Unfortunately, the game is a prequel, meaning that tension is lost at times because you know most of the characters have no chance of dying. Fortunately, it manages to be a fantastic story with several nice twists and some truly great moments. It’s addicting and enrapturing all the way through and is quite possibly the best written in the series, one or two characters related to The Penguin excluded. That there are only a few new baddies is something of a disappointment, but it’s not much of an issue because of how well the ones that do show up are handled.
Visually, the game is beautiful: it’s very dark, darker than others in the series, yet that lends very well to the atmosphere. It runs on the exact same engine as Arkham City and it shows in how similar so many of the elements of the game look. It still somehow manages to look even better and the strong contrast of light and dark gives it an eerie beauty. Cutscenes are done exceptionally well, looking sharp enough to have been taken straight out of a movie. Unfortunately, the visuals are the clearest examples of this game’s most glaring issues: glitches.
Glitches run rampant in the game: characters often don\’t sync up with their voices, there’s some light screen tearing, etc. There are also some that require resetting the console or game; however — on Wii U, at least — these are few and far between. It does detract from the experience, even though it’s not necessarily intrusive. It makes the game feel cheap and rushed, almost as if the developers didn\’t truly care about the product — even if the other elements of the game prove that they clearly did.
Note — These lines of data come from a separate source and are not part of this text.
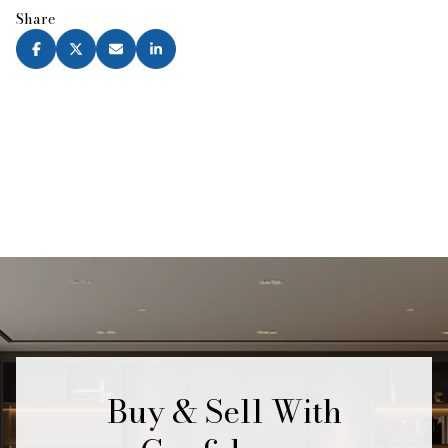
Share
Buy & Sell With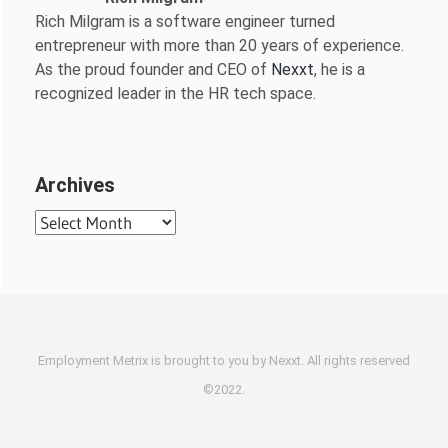
Rich Milgram is a software engineer turned
entrepreneur with more than 20 years of experience.
As the proud founder and CEO of
Nexxt
, he is a
recognized leader in the HR tech space.
Archives
Archives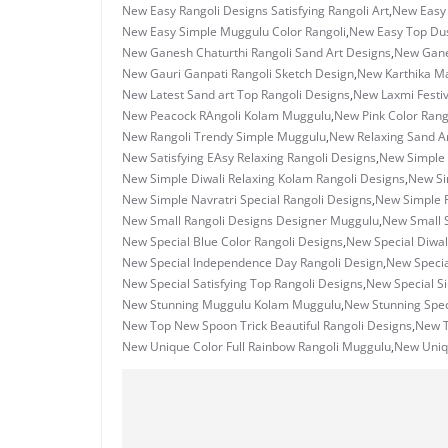
New Easy Rangoli Designs Satisfying Rangoli Art
,
New Easy
New Easy Simple Muggulu Color Rangoli
,
New Easy Top Dus
New Ganesh Chaturthi Rangoli Sand Art Designs
,
New Ganes
New Gauri Ganpati Rangoli Sketch Design
,
New Karthika M
New Latest Sand art Top Rangoli Designs
,
New Laxmi Festiv
New Peacock RAngoli Kolam Muggulu
,
New Pink Color Rang
New Rangoli Trendy Simple Muggulu
,
New Relaxing Sand Ar
New Satisfying EAsy Relaxing Rangoli Designs
,
New Simple 
New Simple Diwali Relaxing Kolam Rangoli Designs
,
New Si
New Simple Navratri Special Rangoli Designs
,
New Simple R
New Small Rangoli Designs Designer Muggulu
,
New Small S
New Special Blue Color Rangoli Designs
,
New Special Diwal
New Special Independence Day Rangoli Design
,
New Specia
New Special Satisfying Top Rangoli Designs
,
New Special S
New Stunning Muggulu Kolam Muggulu
,
New Stunning Spec
New Top New Spoon Trick Beautiful Rangoli Designs
,
New T
New Unique Color Full Rainbow Rangoli Muggulu
,
New Uniq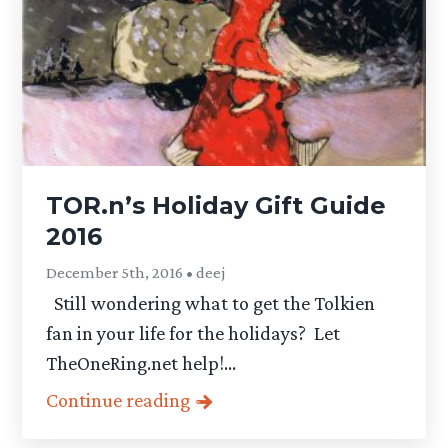
TOR.n’s Holiday Gift Guide
2016
December 5th, 2016 • deej
Still wondering what to get the Tolkien
fan in your life for the holidays? Let
TheOneRing.net help!...
Continue reading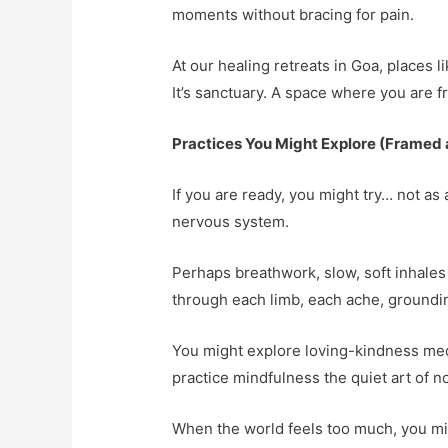
moments without bracing for pain.
At our healing retreats in Goa, places 
It’s sanctuary. A space where you are fr
Practices You Might Explore (Framed as
If you are ready, you might try… not as 
nervous system.
Perhaps breathwork, slow, soft inhales
through each limb, each ache, groundin
You might explore loving-kindness medit
practice mindfulness the quiet art of n
When the world feels too much, you mig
GamePad features are stripped down to a bare minimum compared to Arkham City Armored Edition. There’s no gyroscope or quick item-switching, unfortunately, but the real-time map on the controller is still helpful, letting the game feel cinematic without detracting. Item-switching is frustrating at first; you have to figure out the exact direction to push the control pad from every different starting placement, and it’s infuriating. Eventually, it comes naturally, but it wasn\’t until my second playthrough that it happened. After the ability to quickly switch on the GamePad for Armored Edition, it’s a huge step back. Thankfully, Off-TV Play still makes an appearance, though the helpfulness of that feature will vary depending on the player’s situation.
The soundtrack is one of Batman’s best ever. Christopher Drake came in and did a fantastic job, creating an intense, thrilling soundtrack that fits every situation it’s placed in. Similarly, the voice acting is superb. Kevin Conroy and Mark Hamill both left their roles as Bruce Wayne and The Joker, leaving mighty big shoes to fill, but Roger Craig Smith and Troy Baker took on the challenge and passed with flying colors. I never even noticed a difference my first time hearing them; they fit the roles so perfectly. A few of the other performances left something to be desired, but at the very least, they got the job done — even the average criminals sounded great.
In the end, it’s an incredible game. It’s one that, while it does take its entire core from others in the series before it, manages to stand out by giving incredible boss battles, an improved combat system, an excellent, massive open world, and a story that easily lives up to the Arkham name. At times, it even surpasses its predecessors — but the excessive glitches and lack of many innovations and changes in structure hold it back from being truly spectacular. Nevertheless, it’s not only another Batman game, it’s another excellent Batman game — and that means it is, without a doubt, worth a try for not only fans of the franchise, but any gaming fan out there.